The history of Nigerian music is a rich and diverse one that spans several decades. Here is a brief overview of the key periods and styles in Nigerian music history:

Pre-Colonial Era (Before 1900s)
Nigerian music has a long and varied history that predates the arrival of European colonizers. Traditional Nigerian music is a product of the different ethnic groups that make up the country. The music was used for social and cultural events, as well as for religious purposes.

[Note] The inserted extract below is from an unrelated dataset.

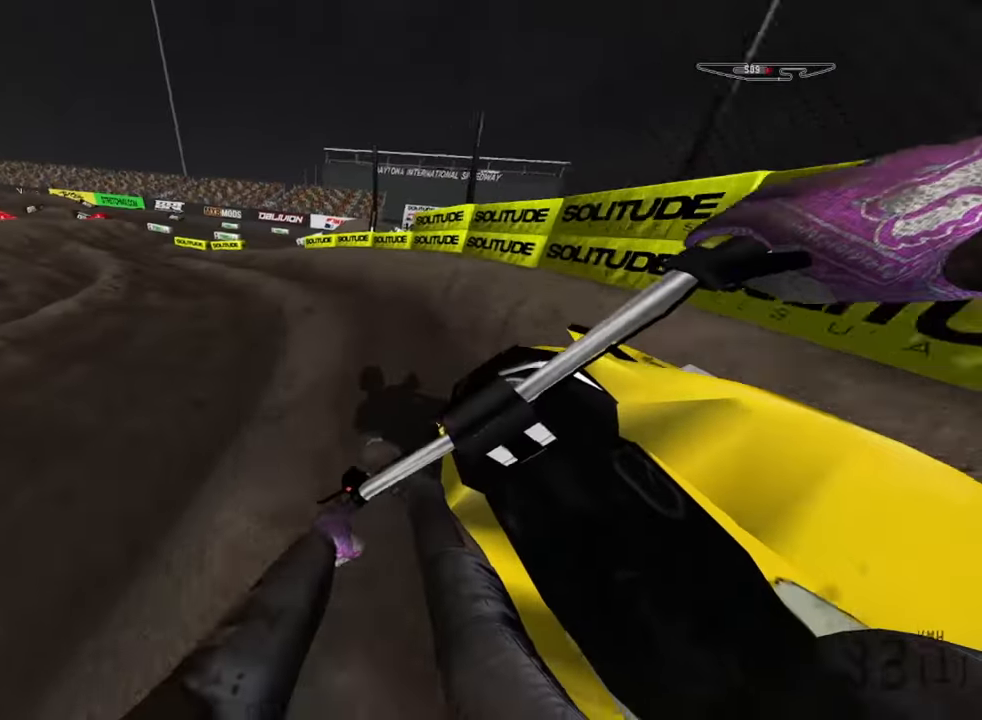
{"buttons": [], "left_stick": "down-left", "right_stick": "down", "events": [[33, "right_stick", "down"], [416, "R2", "up"]]}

Early Modern Era (1900s-1960s)
With the advent of colonialism, Western music began to influence Nigerian music. Missionaries brought their hymns and choruses, and these were adapted to Nigerian rhythms and melodies. Highlife music, a genre that blends traditional Nigerian music with jazz and Western instruments, emerged in the 1930s and became very popular.

Post-Independence Era (1960s-1980s)
After Nigeria gained independence in 1960, the music industry began to flourish. Juju music, a genre that combines traditional Yoruba music with Western instruments, became very popular in the 1960s and 1970s. Other genres that emerged during this period include Afrobeat, which was created by Fela Kuti, and fuji music, which blends traditional Yoruba music with Islamic influences.

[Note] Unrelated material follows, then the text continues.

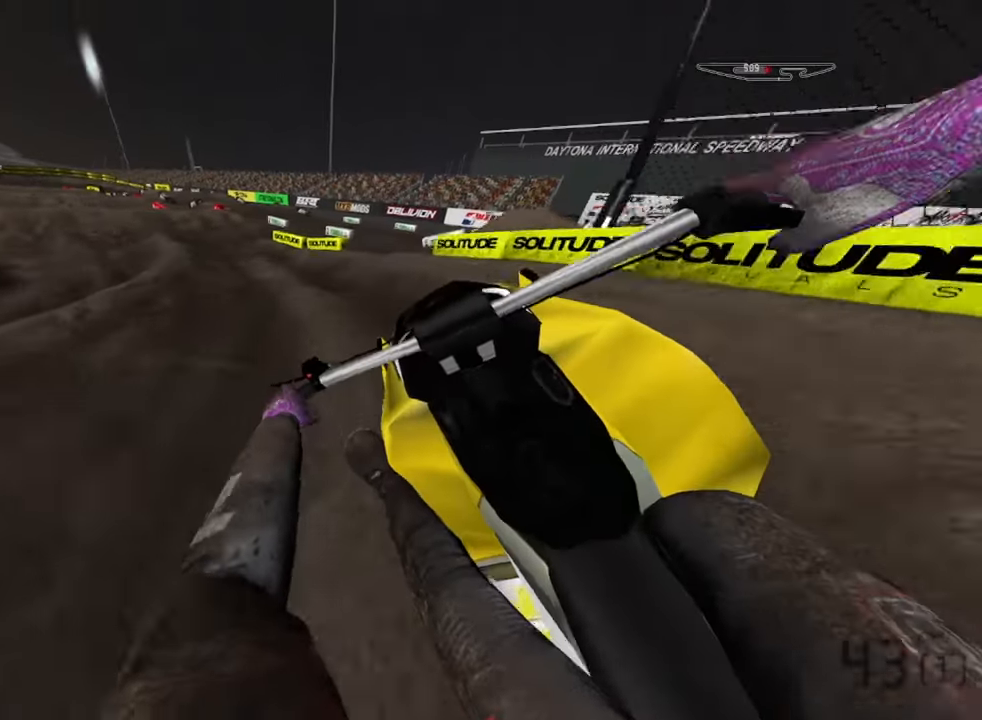
{"buttons": ["R2"], "left_stick": "down-left", "right_stick": "down-left", "events": [[166, "R2", "down"], [183, "right_stick", "down-left"]]}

Contemporary Era (1990s-Present)
In the 1990s, Nigerian music began to undergo a transformation. Hip-hop and R&B began to influence Nigerian music, and genres such as Naija pop, which blends traditional Nigerian rhythms with Western pop music, emerged. Nigerian music has continued to evolve and grow in popularity, with artists such as Wizkid, Davido, and Burna Boy gaining international recognition.

In conclusion, Nigerian music has a long and rich history that has been shaped by the country’s diverse ethnic groups and cultural influences. From traditional music to modern genres like Afrobeats, Nigerian music continues to inspire and entertain audiences around the world.